* _EXERCISE OBJECTIVE_
Rewrite the material from its first line through the line containing "Sänger/in, Trio", changing every "E-shop" to "Webshop" and leaving everything else as it is.

Extracted page text data
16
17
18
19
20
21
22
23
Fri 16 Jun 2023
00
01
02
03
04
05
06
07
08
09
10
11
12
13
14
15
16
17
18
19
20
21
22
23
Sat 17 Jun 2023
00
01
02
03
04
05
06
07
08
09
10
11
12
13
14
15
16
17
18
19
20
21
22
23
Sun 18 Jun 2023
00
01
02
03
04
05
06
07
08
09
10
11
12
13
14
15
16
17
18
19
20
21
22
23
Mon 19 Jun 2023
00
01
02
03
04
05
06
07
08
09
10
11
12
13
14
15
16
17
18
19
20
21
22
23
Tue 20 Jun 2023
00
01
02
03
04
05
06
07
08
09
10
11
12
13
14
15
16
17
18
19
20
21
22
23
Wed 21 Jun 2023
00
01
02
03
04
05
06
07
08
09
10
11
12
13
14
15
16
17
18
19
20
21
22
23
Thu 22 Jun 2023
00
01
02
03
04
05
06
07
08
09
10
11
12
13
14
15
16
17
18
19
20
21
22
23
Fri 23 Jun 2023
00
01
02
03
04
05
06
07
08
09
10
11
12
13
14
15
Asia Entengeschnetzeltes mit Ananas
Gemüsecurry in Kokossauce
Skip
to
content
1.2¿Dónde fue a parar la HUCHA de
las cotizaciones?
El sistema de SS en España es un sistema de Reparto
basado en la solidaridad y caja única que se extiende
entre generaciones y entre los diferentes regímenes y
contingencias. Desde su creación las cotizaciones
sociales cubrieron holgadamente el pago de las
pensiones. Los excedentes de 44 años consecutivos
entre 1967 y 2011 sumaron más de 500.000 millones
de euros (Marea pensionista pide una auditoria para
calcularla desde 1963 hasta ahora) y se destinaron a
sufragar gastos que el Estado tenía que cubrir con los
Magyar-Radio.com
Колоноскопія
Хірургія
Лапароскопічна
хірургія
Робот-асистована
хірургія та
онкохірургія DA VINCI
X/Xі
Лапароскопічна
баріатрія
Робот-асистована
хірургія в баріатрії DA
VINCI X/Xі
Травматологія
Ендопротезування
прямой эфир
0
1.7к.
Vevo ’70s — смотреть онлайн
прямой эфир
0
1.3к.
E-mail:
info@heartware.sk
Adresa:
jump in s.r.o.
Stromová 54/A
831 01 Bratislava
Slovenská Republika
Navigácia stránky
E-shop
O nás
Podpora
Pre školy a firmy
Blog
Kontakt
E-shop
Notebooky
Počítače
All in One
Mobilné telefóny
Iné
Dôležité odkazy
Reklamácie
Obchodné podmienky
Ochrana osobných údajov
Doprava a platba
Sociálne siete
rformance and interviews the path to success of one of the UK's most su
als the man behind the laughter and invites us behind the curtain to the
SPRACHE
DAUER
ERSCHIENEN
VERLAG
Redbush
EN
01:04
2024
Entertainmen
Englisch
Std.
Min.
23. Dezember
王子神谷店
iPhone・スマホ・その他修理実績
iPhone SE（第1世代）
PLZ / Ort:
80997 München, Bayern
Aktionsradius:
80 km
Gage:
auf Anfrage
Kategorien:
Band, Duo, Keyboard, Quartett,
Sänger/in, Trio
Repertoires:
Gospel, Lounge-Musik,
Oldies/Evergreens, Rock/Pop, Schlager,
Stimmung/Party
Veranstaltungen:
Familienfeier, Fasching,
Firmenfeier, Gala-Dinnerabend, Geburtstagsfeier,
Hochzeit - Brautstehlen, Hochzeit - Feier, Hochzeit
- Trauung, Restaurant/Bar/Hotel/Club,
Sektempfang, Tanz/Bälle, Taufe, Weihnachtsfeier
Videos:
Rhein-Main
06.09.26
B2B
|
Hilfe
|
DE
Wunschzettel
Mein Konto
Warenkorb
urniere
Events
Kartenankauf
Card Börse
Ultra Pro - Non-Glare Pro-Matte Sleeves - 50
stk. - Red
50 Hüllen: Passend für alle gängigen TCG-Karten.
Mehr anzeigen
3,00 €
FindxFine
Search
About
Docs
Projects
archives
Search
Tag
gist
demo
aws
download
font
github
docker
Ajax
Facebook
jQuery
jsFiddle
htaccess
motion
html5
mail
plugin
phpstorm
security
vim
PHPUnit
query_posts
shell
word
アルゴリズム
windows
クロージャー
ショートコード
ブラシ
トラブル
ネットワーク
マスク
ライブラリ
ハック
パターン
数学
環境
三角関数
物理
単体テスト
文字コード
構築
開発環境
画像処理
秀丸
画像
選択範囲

* _TASK SOLUTION_
16
17
18
19
20
21
22
23
Fri 16 Jun 2023
00
01
02
03
04
05
06
07
08
09
10
11
12
13
14
15
16
17
18
19
20
21
22
23
Sat 17 Jun 2023
00
01
02
03
04
05
06
07
08
09
10
11
12
13
14
15
16
17
18
19
20
21
22
23
Sun 18 Jun 2023
00
01
02
03
04
05
06
07
08
09
10
11
12
13
14
15
16
17
18
19
20
21
22
23
Mon 19 Jun 2023
00
01
02
03
04
05
06
07
08
09
10
11
12
13
14
15
16
17
18
19
20
21
22
23
Tue 20 Jun 2023
00
01
02
03
04
05
06
07
08
09
10
11
12
13
14
15
16
17
18
19
20
21
22
23
Wed 21 Jun 2023
00
01
02
03
04
05
06
07
08
09
10
11
12
13
14
15
16
17
18
19
20
21
22
23
Thu 22 Jun 2023
00
01
02
03
04
05
06
07
08
09
10
11
12
13
14
15
16
17
18
19
20
21
22
23
Fri 23 Jun 2023
00
01
02
03
04
05
06
07
08
09
10
11
12
13
14
15
Asia Entengeschnetzeltes mit Ananas
Gemüsecurry in Kokossauce
Skip
to
content
1.2¿Dónde fue a parar la HUCHA de
las cotizaciones?
El sistema de SS en España es un sistema de Reparto
basado en la solidaridad y caja única que se extiende
entre generaciones y entre los diferentes regímenes y
contingencias. Desde su creación las cotizaciones
sociales cubrieron holgadamente el pago de las
pensiones. Los excedentes de 44 años consecutivos
entre 1967 y 2011 sumaron más de 500.000 millones
de euros (Marea pensionista pide una auditoria para
calcularla desde 1963 hasta ahora) y se destinaron a
sufragar gastos que el Estado tenía que cubrir con los
Magyar-Radio.com
Колоноскопія
Хірургія
Лапароскопічна
хірургія
Робот-асистована
хірургія та
онкохірургія DA VINCI
X/Xі
Лапароскопічна
баріатрія
Робот-асистована
хірургія в баріатрії DA
VINCI X/Xі
Травматологія
Ендопротезування
прямой эфир
0
1.7к.
Vevo ’70s — смотреть онлайн
прямой эфир
0
1.3к.
E-mail:
info@heartware.sk
Adresa:
jump in s.r.o.
Stromová 54/A
831 01 Bratislava
Slovenská Republika
Navigácia stránky
Webshop
O nás
Podpora
Pre školy a firmy
Blog
Kontakt
Webshop
Notebooky
Počítače
All in One
Mobilné telefóny
Iné
Dôležité odkazy
Reklamácie
Obchodné podmienky
Ochrana osobných údajov
Doprava a platba
Sociálne siete
rformance and interviews the path to success of one of the UK's most su
als the man behind the laughter and invites us behind the curtain to the
SPRACHE
DAUER
ERSCHIENEN
VERLAG
Redbush
EN
01:04
2024
Entertainmen
Englisch
Std.
Min.
23. Dezember
王子神谷店
iPhone・スマホ・その他修理実績
iPhone SE（第1世代）
PLZ / Ort:
80997 München, Bayern
Aktionsradius:
80 km
Gage:
auf Anfrage
Kategorien:
Band, Duo, Keyboard, Quartett,
Sänger/in, Trio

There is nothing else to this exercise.